Three features of Reston planning have had a lasting impact on community building in the United States. The first was Residential Planned Community (RPC) zoning, proposed by Simon and his team and modified and approved by Fairfax County. Previous typical zoning ordinances set population densities for suburban communities at about 13 persons per acre, with no variances, leading to the creation of sprawling communities of single-family homes. RPC zoning, on the other hand, set separate limitations for low-, medium-, and high-density regions, with an overall density for the community of 13 persons per acre. This zoning plan allowed the Reston designers to include not only traditional single-family suburban clusters, but also highdensity urban areas, apartment buildings interspersed with large open spaces, and townhomes with small lots surrounded by parklike communal space. A second important and influential component to Reston was the inclusion of social and leisure planning on the part of the developer. Simon was not content to hope that private companies or the county government would eventually build things like swimming pools, community centers, cultural centers, libraries, or even day care centers as the population grew. He wanted these amenities to be available to the very first residents. A third significant feature of Reston was the establishment at the outset of a homeowner's association, now called the Reston Association, to plan and maintain community space and cultural and leisure facilities and to establish and enforce property codes.

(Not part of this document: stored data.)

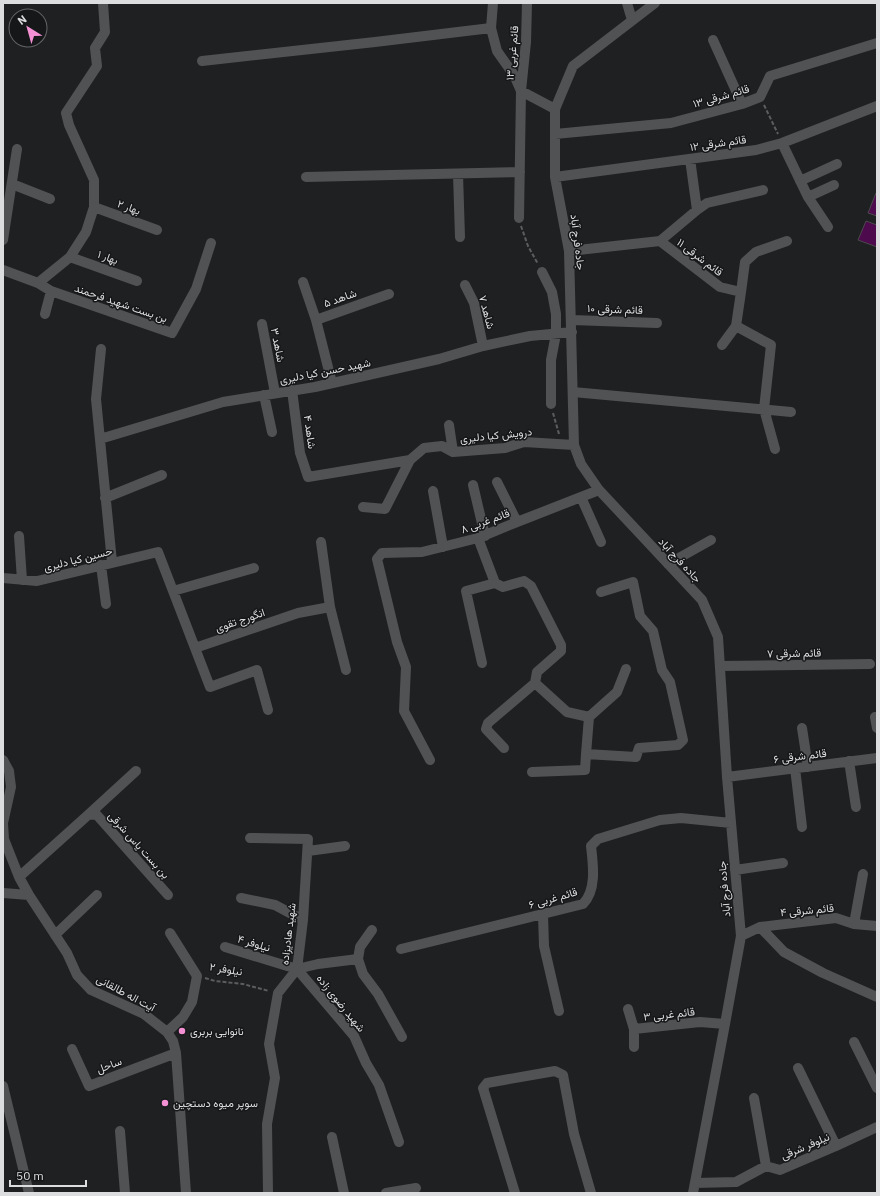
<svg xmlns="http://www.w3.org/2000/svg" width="880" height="1196" font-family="'IBM Plex Sans',Vazirmatn,sans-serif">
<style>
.building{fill:#4d0a4d;stroke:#4b494b}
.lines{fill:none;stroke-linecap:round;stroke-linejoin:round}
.path{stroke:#5c5d5e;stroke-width:2;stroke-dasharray:4 2;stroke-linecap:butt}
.minor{stroke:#515254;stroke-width:10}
.poi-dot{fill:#f491d4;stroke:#161719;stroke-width:1.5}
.labels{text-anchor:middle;stroke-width:3;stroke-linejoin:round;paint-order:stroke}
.street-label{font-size:11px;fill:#dcddde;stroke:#161719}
.poi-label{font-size:11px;fill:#dcddde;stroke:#161719;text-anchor:start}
</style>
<rect width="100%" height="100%" fill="#1f2022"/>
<path class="building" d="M876,193H877V216L868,213Z
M866,221L877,225V247L858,240Z"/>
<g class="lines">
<path class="path" d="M764,105L778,134
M521,226L528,246L538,264
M553,413L559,434
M205,978L215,981L243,984L269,991"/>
<path class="minor" d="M493,3L491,28L497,51L514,75L521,91L519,218
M527,3L526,42L521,91L555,109
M627,3L632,20
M655,3L573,66L555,109V177L569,251L574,445L581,464L599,490L702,600L718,637L727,777L741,936L725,1024L693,1193
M713,40L742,104
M202,61L375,42L491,28
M555,134L671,123L742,104L760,97L770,76L877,43
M782,143L808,197L828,227
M690,159L697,210
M458,174L460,237
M306,177L520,172
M555,177L756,150L782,143L877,106
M800,181L837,164
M12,184L50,199
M808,197L834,185
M94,207L157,230
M3,240L17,149
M660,241L697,210L707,203L763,190
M569,251L660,241L720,287L741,292L745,262L756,252L787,241
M70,257L137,281
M3,270L38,283L51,291L172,333L196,289L211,243
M542,272L552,292L556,314V334L551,360V404
M303,282L316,320
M38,283L70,257L86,232L94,207V180L69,125L66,113L97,66L95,48L105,32L103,3
M465,285L474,303L483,346
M741,292L736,326L771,345L764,409L775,449
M45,314L51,291
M572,320L657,323
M262,324L275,393
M722,345L736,326
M101,349L96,399L112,562
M332,383L316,320L389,294
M292,390L300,453L308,477L410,460L424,448L442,446L453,452L505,448L524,442L574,445
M573,392L791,412
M264,395L272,432
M449,425L453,452
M100,439L223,402L315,387L439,359L483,346L530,336L572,332
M497,482L517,522
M473,485L485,536
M433,491L443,547
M581,497L601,542
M105,498L162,475
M363,507L385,509L410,460
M19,536L22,580
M478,538L495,583L503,587L524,581L531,586L561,645V651L537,672L535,683L567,712L589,717
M668,564L711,540
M101,565L106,604
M3,578L37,581L158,552L195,648L298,613L330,607L321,542
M173,591L254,568
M601,592L633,582L640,616L653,631L662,670L670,682L683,740L678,745L639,748L636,757L586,754L589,717L617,692L626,669
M330,607L346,670
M195,648L210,687L257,670L268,710
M482,663L466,591L495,583
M720,666L870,664
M875,717L877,728
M802,728L808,767
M504,748L486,729L488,723L535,683
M3,760L9,771L11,787L3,823L4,839L19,877L29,895L67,953L77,975L91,990L144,1014L167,1032L173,1041L176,1053L186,1193
M430,760L404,711L406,667L397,642L377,559L382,553L422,552L478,538L517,522L599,490
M849,761L856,807
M795,768L802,827
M532,772L585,770L586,754
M727,777L877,758
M88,815L136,771
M250,838L308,839L303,920L297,969L278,993L269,1044L275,1078L267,1124L268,1193
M308,851L345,846
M735,870L783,863
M19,877L88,815L96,814L168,895
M3,893L29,895
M241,898L275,905L303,920
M543,914L544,946L559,1011
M854,924L863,874
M760,927L784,952L823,973L877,997
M372,930L360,947L358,959L363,974L378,994L402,1037
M55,935L97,895
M741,936L760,927L836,918L854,924L877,926
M225,947L297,969
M401,949L583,904C597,890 593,864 591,846L598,839L660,820L681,818L731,823
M297,969L354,1036L366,1063L379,1085L399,1142
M297,969L318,964L358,959
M628,1009L634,1029
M167,1032L183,1017L192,1002L197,976L170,933
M854,1042L877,1088
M634,1047V1029L700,1022L725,1024
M72,1049L89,1086L176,1053
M798,1068L836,1146
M3,1086L29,1193
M754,1098L766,1166
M120,1131L125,1193
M332,1137L344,1193
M695,1183L736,1182L766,1166L780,1170L836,1146L877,1127
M386,1193L416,1188
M515,1193L483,1088L487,1083L555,1071L563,1075L574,1134L591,1193"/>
</g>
<g class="poi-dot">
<circle cx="182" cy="1031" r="4"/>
<circle cx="165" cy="1103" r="4"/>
</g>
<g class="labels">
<g class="street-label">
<text transform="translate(512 53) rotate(-85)" y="4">قائم غربی ۱۳</text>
<text transform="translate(721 96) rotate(-16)" y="4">قائم شرقی ۱۳</text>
<text transform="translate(718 143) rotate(-8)" y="4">قائم شرقی ۱۲</text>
<text transform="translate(129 207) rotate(20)" y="4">بهار ۲</text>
<text transform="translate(578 242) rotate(83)" y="4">جاده فرج آباد</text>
<text transform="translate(108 257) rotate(20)" y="4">بهار ۱</text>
<text transform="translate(700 257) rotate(37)" y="4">قائم شرقی ۱۱</text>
<text transform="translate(340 298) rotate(-20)" y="4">شاهد ۵</text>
<text transform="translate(121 303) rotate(19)" y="4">بن بست شهید فرحمند</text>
<text transform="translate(615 309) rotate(2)" y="4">قائم شرقی ۱۰</text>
<text transform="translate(487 312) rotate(75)" y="4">شاهد ۷</text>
<text transform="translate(278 345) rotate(79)" y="4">شاهد ۳</text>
<text transform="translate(325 371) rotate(-11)" y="4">شهید حسن کیا دلیری</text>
<text transform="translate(310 432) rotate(82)" y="4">شاهد ۴</text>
<text transform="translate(496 435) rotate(-6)" y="4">درویش کیا دلیری</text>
<text transform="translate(485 521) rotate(-20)" y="4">قائم غربی ۸</text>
<text transform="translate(78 559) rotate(-14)" y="4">حسین کیا دلیری</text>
<text transform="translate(680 560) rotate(47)" y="4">جاده فرج آباد</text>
<text transform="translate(240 620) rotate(-19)" y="4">انگورج تقوی</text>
<text transform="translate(794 653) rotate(-1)" y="4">قائم شرقی ۷</text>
<text transform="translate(800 756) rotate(-7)" y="4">قائم شرقی ۶</text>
<text transform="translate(139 845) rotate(48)" y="4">بن بست یاس شرقی</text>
<text transform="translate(724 889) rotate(-95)" y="4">جاده فرج آباد</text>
<text transform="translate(553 898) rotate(-16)" y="4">قائم غربی ۶</text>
<text transform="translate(807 910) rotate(-5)" y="4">قائم شرقی ۴</text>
<text transform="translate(288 934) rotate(-83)" y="4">شهید هادیزاده</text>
<text transform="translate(254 943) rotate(17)" y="4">نیلوفر ۴</text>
<text transform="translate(226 969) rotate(9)" y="4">نیلوفر ۲</text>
<text transform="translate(126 993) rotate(28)" y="4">آیت اله طالقانی</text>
<text transform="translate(341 1003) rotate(51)" y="4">شهید رضوی زاده</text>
<text transform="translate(669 1014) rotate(-6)" y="4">قائم غربی ۳</text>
<text transform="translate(109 1065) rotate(-21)" y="4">ساحل</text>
<text transform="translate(805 1146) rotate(-23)" y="4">نیلوفر شرقی</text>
</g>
<g class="poi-label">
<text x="190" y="1035">نانوایی بربری</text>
<text x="173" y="1107">سوپر میوه دستچین</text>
</g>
</g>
<rect width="880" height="1196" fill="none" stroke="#dcddde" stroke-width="8"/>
<g transform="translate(28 28) rotate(323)"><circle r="19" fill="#161719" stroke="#656668"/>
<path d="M0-3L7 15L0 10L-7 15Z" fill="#f491d4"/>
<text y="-6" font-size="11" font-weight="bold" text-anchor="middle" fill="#dcddde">N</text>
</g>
<path d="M10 1180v6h76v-6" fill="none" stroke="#dcddde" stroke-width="2"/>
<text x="16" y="1180" font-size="12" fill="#dcddde" stroke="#161719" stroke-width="3" paint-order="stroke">50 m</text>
</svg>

From the beginning, Simon's bold New Town attracted the attention of the media, and feature articles appeared in magazines such as Fortune, Look, Time, and Life. Unfortunately for Simon, however, this bold, ambitious plan was expensive, and by 1967 his company was almost bankrupt. Not wanting to lose their investment, Gulf Oil, who had previously given Simon a loan, took over the project. Gulf Reston continued to develop Reston along the lines envisioned by Simon until 1978, at which time the parent company decided to divest itself of real estate projects and sold its development rights for the undeveloped portions of Reston to another oil company, Mobil. In addition to adding significantly to the housing stock, Mobil's subsidiary, Reston Land, actively sought to bring in businesses on the cutting edge of the high-tech revolution, beginning with the opening of Sperry's corporate headquarters in 1983. Reston Land also worked with the FAA to open ramps to the Dulles Toll Road, previously closed to all but airport traffic, in 1984. These efforts to attract high-tech firms and improve regional transportation led to the creation of a nationally recognized business region known as the Dulles Corridor. The 1990 completion of the first phase of Reston Town Center, a high-rise building complex of apartments, hotels, offices, restaurants, and stores, attracted the kind of press attention that graced the innovative new community in the 1960s. In 1996, like Gulf before it, Mobil Oil decided to consolidate its business holdings to focus on oil, gas, and chemicals and sold the remaining development rights in Reston to three development companies, Equity Office, Terrabrook, and Westbrook Partners.